**Goal:** Return, unchanged, the lines of the items that start at the line containing "common name: Cyperus sedge" and end at the line containing "genus: Achillea", both included, and nothing else.

--------------------------------

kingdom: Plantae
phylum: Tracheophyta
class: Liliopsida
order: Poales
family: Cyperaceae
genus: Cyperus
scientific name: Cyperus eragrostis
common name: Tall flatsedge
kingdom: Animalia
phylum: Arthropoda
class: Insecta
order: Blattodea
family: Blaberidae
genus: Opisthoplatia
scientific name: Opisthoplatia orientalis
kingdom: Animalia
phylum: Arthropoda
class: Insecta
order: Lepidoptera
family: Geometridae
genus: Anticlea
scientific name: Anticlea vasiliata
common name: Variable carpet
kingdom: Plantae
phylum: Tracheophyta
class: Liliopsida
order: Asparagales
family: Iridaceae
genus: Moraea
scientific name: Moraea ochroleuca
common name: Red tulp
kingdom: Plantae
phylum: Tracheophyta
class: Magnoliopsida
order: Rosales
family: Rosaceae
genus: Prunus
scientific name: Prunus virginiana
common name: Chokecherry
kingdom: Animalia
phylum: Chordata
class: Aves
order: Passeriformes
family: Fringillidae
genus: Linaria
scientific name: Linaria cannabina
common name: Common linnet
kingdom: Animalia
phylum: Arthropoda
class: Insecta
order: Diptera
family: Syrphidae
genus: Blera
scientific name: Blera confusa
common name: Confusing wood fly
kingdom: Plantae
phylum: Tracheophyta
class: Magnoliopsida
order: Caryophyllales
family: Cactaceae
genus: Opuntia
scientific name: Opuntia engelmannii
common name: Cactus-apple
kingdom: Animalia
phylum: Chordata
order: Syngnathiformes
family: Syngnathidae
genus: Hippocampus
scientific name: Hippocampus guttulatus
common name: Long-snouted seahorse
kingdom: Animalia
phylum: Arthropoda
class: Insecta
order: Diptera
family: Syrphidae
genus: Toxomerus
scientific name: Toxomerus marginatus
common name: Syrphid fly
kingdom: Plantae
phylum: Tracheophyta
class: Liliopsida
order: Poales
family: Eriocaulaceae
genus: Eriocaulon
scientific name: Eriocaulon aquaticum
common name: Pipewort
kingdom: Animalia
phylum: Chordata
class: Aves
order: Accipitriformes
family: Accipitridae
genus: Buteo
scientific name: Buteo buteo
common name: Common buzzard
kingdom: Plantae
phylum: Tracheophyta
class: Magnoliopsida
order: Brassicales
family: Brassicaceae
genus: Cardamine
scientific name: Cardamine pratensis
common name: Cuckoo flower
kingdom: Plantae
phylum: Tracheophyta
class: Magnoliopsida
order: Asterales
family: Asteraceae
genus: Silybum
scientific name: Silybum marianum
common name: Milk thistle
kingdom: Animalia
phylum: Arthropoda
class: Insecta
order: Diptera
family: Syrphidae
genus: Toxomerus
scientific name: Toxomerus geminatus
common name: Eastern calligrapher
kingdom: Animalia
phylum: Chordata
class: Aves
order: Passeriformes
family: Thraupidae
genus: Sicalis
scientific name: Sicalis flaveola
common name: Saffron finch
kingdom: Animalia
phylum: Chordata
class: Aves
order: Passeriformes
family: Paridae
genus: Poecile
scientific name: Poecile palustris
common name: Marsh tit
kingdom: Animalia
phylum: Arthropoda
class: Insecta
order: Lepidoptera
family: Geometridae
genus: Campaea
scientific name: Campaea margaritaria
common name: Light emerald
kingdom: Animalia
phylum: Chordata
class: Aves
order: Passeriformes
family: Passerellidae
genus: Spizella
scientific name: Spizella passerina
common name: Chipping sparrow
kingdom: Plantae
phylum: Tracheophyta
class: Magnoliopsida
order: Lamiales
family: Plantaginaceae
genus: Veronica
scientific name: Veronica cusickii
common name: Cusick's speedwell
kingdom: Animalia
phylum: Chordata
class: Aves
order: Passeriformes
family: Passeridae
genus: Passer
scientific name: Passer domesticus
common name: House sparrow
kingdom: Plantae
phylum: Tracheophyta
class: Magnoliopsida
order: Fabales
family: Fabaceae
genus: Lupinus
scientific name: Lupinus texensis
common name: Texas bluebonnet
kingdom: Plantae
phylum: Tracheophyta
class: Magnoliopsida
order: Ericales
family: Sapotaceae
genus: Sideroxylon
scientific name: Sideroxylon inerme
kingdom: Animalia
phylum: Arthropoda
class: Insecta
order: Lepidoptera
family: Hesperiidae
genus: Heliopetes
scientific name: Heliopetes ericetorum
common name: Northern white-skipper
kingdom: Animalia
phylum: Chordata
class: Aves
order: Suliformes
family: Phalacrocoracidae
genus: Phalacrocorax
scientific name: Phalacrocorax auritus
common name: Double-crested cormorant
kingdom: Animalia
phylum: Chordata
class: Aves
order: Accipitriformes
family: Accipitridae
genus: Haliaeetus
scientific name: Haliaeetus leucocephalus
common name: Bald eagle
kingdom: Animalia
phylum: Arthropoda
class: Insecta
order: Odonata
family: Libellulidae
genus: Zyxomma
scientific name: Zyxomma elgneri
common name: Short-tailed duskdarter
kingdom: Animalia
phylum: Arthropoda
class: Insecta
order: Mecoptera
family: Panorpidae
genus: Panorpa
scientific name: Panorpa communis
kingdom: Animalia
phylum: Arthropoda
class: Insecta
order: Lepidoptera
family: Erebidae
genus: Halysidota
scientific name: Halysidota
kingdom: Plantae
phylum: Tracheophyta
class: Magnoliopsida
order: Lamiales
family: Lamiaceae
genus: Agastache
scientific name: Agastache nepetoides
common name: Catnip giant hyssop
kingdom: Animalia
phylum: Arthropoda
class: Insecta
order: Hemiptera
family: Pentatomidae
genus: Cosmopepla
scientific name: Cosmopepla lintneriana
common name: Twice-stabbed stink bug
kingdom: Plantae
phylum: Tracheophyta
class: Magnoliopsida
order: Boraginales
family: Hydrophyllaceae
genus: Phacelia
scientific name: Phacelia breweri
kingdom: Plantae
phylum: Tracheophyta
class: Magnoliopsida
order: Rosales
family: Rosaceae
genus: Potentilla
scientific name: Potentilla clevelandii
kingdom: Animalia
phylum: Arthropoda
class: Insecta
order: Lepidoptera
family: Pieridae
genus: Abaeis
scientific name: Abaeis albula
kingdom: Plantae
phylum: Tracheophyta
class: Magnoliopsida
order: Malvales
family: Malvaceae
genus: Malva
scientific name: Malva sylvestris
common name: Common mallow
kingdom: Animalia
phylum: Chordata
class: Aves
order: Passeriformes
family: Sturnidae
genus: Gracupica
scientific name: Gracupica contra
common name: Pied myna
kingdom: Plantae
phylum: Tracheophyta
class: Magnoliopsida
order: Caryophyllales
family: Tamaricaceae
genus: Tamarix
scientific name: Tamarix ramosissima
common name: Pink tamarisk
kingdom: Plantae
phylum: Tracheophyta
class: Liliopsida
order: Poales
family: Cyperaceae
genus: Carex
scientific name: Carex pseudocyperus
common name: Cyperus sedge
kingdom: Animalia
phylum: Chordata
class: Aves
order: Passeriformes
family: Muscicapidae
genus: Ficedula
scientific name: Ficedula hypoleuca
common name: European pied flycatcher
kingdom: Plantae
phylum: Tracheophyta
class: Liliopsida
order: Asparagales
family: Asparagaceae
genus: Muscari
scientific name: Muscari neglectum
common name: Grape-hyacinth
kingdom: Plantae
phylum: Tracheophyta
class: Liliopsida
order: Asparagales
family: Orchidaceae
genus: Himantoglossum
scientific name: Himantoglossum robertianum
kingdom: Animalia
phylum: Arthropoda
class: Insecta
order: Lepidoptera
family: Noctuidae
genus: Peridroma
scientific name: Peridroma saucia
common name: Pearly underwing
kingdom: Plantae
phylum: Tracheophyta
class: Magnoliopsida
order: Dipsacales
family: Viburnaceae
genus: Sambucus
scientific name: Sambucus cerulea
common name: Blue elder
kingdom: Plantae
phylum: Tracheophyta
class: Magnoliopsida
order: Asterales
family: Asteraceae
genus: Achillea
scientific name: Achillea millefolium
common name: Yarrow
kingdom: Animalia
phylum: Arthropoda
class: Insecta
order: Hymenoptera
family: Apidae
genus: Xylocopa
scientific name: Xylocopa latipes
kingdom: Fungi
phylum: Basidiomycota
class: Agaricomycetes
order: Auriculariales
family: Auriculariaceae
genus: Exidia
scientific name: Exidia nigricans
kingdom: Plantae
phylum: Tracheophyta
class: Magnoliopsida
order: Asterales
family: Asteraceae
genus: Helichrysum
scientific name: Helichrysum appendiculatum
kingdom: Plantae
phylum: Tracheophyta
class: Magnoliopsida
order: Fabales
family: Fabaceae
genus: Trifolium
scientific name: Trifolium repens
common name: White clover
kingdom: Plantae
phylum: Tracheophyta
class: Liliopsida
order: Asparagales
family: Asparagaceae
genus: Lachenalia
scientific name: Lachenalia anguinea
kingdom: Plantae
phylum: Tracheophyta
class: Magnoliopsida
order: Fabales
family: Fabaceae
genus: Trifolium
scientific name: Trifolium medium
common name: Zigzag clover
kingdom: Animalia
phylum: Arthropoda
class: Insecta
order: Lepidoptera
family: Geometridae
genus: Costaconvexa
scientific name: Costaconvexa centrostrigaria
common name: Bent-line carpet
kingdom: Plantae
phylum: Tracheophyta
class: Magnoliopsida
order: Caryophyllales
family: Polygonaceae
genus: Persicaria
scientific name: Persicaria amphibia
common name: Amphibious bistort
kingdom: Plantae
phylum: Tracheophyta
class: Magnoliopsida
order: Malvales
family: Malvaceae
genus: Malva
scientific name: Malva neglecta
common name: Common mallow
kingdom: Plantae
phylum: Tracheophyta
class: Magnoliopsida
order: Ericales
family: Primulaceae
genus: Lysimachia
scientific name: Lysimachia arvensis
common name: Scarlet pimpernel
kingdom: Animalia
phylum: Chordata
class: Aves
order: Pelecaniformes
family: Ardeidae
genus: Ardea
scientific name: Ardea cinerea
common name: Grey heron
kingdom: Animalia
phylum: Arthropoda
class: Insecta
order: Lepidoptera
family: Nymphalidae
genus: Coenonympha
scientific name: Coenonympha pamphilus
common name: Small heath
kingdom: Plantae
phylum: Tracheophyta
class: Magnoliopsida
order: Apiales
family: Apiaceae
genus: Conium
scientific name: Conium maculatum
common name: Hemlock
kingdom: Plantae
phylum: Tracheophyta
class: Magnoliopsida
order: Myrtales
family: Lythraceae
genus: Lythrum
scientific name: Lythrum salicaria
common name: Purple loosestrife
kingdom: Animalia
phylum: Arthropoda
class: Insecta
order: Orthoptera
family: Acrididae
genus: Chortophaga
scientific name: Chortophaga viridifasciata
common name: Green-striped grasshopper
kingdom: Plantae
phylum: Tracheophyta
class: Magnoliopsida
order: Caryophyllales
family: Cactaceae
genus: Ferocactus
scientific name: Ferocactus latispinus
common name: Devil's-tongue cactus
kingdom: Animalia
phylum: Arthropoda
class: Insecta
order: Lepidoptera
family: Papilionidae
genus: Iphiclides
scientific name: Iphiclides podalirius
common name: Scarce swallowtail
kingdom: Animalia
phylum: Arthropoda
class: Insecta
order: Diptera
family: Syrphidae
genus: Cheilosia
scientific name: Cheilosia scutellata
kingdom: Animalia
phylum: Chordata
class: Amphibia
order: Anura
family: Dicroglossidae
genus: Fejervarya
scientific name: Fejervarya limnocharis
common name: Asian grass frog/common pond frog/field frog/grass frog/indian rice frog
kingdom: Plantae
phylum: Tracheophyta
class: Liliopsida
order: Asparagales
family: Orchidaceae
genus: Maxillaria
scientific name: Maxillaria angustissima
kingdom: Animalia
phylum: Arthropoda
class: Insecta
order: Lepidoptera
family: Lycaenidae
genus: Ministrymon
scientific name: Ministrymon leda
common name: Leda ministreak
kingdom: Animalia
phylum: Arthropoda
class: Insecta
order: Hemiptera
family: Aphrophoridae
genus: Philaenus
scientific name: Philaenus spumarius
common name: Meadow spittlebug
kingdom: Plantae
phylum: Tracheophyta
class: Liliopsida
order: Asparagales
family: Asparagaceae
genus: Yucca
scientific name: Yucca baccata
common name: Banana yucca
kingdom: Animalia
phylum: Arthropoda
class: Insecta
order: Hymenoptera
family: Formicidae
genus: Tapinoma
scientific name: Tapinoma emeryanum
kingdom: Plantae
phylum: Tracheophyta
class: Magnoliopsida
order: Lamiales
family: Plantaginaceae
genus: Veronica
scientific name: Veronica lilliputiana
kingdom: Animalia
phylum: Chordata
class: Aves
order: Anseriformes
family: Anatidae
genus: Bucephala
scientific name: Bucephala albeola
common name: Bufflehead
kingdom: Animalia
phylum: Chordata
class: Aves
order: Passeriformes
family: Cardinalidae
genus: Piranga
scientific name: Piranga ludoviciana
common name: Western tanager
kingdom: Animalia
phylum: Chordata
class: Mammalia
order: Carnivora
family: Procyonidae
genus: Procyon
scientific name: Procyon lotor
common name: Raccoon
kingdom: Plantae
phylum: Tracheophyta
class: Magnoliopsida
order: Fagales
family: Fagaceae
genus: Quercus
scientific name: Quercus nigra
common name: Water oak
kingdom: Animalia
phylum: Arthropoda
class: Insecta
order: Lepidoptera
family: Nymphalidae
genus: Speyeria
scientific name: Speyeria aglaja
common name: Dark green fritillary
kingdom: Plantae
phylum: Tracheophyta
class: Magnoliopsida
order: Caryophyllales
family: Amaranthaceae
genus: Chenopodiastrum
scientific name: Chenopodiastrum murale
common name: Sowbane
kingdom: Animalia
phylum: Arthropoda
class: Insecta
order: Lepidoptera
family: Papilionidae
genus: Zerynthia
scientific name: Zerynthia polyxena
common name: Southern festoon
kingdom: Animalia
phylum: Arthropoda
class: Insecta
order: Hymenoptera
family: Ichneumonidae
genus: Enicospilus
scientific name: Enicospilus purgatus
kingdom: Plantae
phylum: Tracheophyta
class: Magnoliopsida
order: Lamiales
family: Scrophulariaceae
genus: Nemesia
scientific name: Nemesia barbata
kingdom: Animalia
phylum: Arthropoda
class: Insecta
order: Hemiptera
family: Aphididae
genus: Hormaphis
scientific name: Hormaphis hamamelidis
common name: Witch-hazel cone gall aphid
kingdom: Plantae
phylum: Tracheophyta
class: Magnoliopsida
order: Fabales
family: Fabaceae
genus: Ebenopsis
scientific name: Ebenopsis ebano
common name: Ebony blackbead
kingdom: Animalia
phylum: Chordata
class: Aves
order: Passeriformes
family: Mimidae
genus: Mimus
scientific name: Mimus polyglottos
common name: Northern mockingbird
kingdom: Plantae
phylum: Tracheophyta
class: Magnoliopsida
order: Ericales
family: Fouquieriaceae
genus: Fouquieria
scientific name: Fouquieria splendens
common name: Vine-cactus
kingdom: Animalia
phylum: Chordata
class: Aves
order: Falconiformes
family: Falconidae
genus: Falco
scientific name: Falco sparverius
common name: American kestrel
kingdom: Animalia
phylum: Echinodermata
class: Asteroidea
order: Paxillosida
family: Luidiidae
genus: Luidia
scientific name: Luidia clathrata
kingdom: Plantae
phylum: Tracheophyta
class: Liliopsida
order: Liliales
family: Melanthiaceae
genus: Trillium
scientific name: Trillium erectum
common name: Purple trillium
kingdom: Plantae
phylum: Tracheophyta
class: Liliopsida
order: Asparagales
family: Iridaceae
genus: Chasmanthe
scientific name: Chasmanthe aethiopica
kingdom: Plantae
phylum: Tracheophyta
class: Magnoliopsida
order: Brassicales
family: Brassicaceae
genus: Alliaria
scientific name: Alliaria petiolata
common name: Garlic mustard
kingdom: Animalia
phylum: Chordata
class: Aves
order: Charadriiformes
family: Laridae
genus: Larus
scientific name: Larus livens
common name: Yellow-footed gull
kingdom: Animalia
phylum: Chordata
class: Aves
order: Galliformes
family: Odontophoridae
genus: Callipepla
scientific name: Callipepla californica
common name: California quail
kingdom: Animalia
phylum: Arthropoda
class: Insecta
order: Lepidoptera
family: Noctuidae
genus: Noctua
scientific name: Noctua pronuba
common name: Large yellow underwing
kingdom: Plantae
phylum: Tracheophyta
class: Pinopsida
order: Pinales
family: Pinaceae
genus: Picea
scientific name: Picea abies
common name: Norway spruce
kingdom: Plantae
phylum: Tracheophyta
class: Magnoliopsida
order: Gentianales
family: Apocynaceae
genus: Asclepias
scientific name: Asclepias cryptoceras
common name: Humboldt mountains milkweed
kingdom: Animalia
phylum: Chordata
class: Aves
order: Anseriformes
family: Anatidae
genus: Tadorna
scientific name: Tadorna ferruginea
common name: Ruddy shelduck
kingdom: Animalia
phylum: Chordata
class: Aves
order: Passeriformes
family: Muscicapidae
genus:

--------------------------------

**Completed exercise:**
common name: Cyperus sedge
kingdom: Animalia
phylum: Chordata
class: Aves
order: Passeriformes
family: Muscicapidae
genus: Ficedula
scientific name: Ficedula hypoleuca
common name: European pied flycatcher
kingdom: Plantae
phylum: Tracheophyta
class: Liliopsida
order: Asparagales
family: Asparagaceae
genus: Muscari
scientific name: Muscari neglectum
common name: Grape-hyacinth
kingdom: Plantae
phylum: Tracheophyta
class: Liliopsida
order: Asparagales
family: Orchidaceae
genus: Himantoglossum
scientific name: Himantoglossum robertianum
kingdom: Animalia
phylum: Arthropoda
class: Insecta
order: Lepidoptera
family: Noctuidae
genus: Peridroma
scientific name: Peridroma saucia
common name: Pearly underwing
kingdom: Plantae
phylum: Tracheophyta
class: Magnoliopsida
order: Dipsacales
family: Viburnaceae
genus: Sambucus
scientific name: Sambucus cerulea
common name: Blue elder
kingdom: Plantae
phylum: Tracheophyta
class: Magnoliopsida
order: Asterales
family: Asteraceae
genus: Achillea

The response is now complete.